▶ Aim of the task
Reproduce the section of the listing that begins at the line containing "- Write your" and finishes at the line containing "step process.". Include both end lines and nothing beyond them.
****************************************
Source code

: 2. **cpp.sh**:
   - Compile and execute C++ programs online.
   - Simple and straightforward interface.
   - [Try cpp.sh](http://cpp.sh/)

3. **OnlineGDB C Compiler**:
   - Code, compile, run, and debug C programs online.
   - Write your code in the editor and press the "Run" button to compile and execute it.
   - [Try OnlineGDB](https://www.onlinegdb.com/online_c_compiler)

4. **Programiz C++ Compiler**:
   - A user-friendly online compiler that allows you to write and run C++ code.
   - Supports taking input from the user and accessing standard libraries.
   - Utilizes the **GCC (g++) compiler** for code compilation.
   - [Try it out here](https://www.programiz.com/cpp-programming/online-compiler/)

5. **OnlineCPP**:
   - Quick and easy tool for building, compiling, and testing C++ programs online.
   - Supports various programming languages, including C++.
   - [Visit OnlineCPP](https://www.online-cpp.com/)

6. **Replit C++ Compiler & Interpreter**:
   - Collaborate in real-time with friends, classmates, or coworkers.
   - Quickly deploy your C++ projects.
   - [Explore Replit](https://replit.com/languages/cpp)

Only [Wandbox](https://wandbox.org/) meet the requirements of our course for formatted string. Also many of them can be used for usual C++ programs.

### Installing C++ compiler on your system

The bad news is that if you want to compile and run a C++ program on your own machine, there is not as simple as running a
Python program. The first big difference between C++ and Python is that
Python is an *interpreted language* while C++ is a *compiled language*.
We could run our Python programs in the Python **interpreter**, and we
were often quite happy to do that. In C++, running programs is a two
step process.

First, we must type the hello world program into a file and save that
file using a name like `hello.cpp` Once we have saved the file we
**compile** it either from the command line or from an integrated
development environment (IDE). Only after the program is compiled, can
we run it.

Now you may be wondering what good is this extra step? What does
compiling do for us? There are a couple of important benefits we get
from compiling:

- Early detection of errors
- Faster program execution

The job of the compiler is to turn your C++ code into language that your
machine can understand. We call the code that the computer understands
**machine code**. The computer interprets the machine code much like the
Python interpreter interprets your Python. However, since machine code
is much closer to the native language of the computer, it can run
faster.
****************************************
▶ Your response
   - Write your code in the editor and press the "Run" button to compile and execute it.
   - [Try OnlineGDB](https://www.onlinegdb.com/online_c_compiler)

4. **Programiz C++ Compiler**:
   - A user-friendly online compiler that allows you to write and run C++ code.
   - Supports taking input from the user and accessing standard libraries.
   - Utilizes the **GCC (g++) compiler** for code compilation.
   - [Try it out here](https://www.programiz.com/cpp-programming/online-compiler/)

5. **OnlineCPP**:
   - Quick and easy tool for building, compiling, and testing C++ programs online.
   - Supports various programming languages, including C++.
   - [Visit OnlineCPP](https://www.online-cpp.com/)

6. **Replit C++ Compiler & Interpreter**:
   - Collaborate in real-time with friends, classmates, or coworkers.
   - Quickly deploy your C++ projects.
   - [Explore Replit](https://replit.com/languages/cpp)

Only [Wandbox](https://wandbox.org/) meet the requirements of our course for formatted string. Also many of them can be used for usual C++ programs.

### Installing C++ compiler on your system

The bad news is that if you want to compile and run a C++ program on your own machine, there is not as simple as running a
Python program. The first big difference between C++ and Python is that
Python is an *interpreted language* while C++ is a *compiled language*.
We could run our Python programs in the Python **interpreter**, and we
were often quite happy to do that. In C++, running programs is a two
step process.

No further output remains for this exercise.